#### [TASK ITEM]
Reproduce the records below, changing every "Puck" to "Hel" and keeping all other text as it is.
***** RECORDS PROVIDED *****
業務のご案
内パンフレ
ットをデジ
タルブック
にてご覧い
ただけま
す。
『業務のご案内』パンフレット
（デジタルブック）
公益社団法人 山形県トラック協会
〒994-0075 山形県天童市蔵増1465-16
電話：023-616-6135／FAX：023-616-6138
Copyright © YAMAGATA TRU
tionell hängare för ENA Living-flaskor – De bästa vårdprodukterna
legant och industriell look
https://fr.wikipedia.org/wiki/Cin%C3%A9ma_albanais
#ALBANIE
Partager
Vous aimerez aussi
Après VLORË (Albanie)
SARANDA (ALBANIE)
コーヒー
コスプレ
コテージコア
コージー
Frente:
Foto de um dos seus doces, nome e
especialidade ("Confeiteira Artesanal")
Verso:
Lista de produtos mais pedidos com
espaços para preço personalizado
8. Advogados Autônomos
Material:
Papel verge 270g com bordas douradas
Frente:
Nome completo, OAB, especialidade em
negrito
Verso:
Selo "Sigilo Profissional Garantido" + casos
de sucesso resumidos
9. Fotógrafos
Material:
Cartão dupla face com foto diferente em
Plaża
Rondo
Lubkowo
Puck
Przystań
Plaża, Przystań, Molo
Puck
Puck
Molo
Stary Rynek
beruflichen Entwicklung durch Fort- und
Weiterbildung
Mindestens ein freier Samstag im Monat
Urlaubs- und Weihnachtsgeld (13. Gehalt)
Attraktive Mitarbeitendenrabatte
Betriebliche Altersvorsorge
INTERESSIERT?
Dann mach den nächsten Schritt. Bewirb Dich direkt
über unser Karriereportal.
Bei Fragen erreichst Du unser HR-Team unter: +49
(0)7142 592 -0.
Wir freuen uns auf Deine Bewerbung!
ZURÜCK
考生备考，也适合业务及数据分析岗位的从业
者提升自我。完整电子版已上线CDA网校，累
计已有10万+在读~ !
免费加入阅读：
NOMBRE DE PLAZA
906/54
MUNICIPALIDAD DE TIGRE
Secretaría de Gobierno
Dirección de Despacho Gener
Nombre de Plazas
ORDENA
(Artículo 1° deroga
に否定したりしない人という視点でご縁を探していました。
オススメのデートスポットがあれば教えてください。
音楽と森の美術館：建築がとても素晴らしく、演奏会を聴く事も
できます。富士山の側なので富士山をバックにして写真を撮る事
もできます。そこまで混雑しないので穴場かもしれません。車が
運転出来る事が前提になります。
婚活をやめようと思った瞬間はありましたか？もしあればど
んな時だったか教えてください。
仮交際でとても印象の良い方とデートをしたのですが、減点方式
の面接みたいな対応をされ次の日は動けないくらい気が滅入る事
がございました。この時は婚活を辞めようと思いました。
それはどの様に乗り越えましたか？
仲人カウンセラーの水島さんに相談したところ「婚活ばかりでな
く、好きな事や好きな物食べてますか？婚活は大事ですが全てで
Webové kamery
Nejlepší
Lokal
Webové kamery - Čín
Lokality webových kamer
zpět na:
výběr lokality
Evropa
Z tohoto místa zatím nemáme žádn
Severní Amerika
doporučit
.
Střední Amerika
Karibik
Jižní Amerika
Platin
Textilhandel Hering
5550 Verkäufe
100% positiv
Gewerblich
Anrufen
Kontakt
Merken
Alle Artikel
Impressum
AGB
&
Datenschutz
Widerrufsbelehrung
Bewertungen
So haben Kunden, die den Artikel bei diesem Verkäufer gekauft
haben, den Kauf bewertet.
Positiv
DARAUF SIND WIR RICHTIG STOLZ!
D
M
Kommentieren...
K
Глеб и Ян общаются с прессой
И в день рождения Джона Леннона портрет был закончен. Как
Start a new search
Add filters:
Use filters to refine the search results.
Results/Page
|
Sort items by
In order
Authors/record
*****
#### [RESPONSE BELOW]
業務のご案
内パンフレ
ットをデジ
タルブック
にてご覧い
ただけま
す。
『業務のご案内』パンフレット
（デジタルブック）
公益社団法人 山形県トラック協会
〒994-0075 山形県天童市蔵増1465-16
電話：023-616-6135／FAX：023-616-6138
Copyright © YAMAGATA TRU
tionell hängare för ENA Living-flaskor – De bästa vårdprodukterna
legant och industriell look
https://fr.wikipedia.org/wiki/Cin%C3%A9ma_albanais
#ALBANIE
Partager
Vous aimerez aussi
Après VLORË (Albanie)
SARANDA (ALBANIE)
コーヒー
コスプレ
コテージコア
コージー
Frente:
Foto de um dos seus doces, nome e
especialidade ("Confeiteira Artesanal")
Verso:
Lista de produtos mais pedidos com
espaços para preço personalizado
8. Advogados Autônomos
Material:
Papel verge 270g com bordas douradas
Frente:
Nome completo, OAB, especialidade em
negrito
Verso:
Selo "Sigilo Profissional Garantido" + casos
de sucesso resumidos
9. Fotógrafos
Material:
Cartão dupla face com foto diferente em
Plaża
Rondo
Lubkowo
Hel
Przystań
Plaża, Przystań, Molo
Hel
Hel
Molo
Stary Rynek
beruflichen Entwicklung durch Fort- und
Weiterbildung
Mindestens ein freier Samstag im Monat
Urlaubs- und Weihnachtsgeld (13. Gehalt)
Attraktive Mitarbeitendenrabatte
Betriebliche Altersvorsorge
INTERESSIERT?
Dann mach den nächsten Schritt. Bewirb Dich direkt
über unser Karriereportal.
Bei Fragen erreichst Du unser HR-Team unter: +49
(0)7142 592 -0.
Wir freuen uns auf Deine Bewerbung!
ZURÜCK
考生备考，也适合业务及数据分析岗位的从业
者提升自我。完整电子版已上线CDA网校，累
计已有10万+在读~ !
免费加入阅读：
NOMBRE DE PLAZA
906/54
MUNICIPALIDAD DE TIGRE
Secretaría de Gobierno
Dirección de Despacho Gener
Nombre de Plazas
ORDENA
(Artículo 1° deroga
に否定したりしない人という視点でご縁を探していました。
オススメのデートスポットがあれば教えてください。
音楽と森の美術館：建築がとても素晴らしく、演奏会を聴く事も
できます。富士山の側なので富士山をバックにして写真を撮る事
もできます。そこまで混雑しないので穴場かもしれません。車が
運転出来る事が前提になります。
婚活をやめようと思った瞬間はありましたか？もしあればど
んな時だったか教えてください。
仮交際でとても印象の良い方とデートをしたのですが、減点方式
の面接みたいな対応をされ次の日は動けないくらい気が滅入る事
がございました。この時は婚活を辞めようと思いました。
それはどの様に乗り越えましたか？
仲人カウンセラーの水島さんに相談したところ「婚活ばかりでな
く、好きな事や好きな物食べてますか？婚活は大事ですが全てで
Webové kamery
Nejlepší
Lokal
Webové kamery - Čín
Lokality webových kamer
zpět na:
výběr lokality
Evropa
Z tohoto místa zatím nemáme žádn
Severní Amerika
doporučit
.
Střední Amerika
Karibik
Jižní Amerika
Platin
Textilhandel Hering
5550 Verkäufe
100% positiv
Gewerblich
Anrufen
Kontakt
Merken
Alle Artikel
Impressum
AGB
&
Datenschutz
Widerrufsbelehrung
Bewertungen
So haben Kunden, die den Artikel bei diesem Verkäufer gekauft
haben, den Kauf bewertet.
Positiv
DARAUF SIND WIR RICHTIG STOLZ!
D
M
Kommentieren...
K
Глеб и Ян общаются с прессой
И в день рождения Джона Леннона портрет был закончен. Как
Start a new search
Add filters:
Use filters to refine the search results.
Results/Page
|
Sort items by
In order
Authors/record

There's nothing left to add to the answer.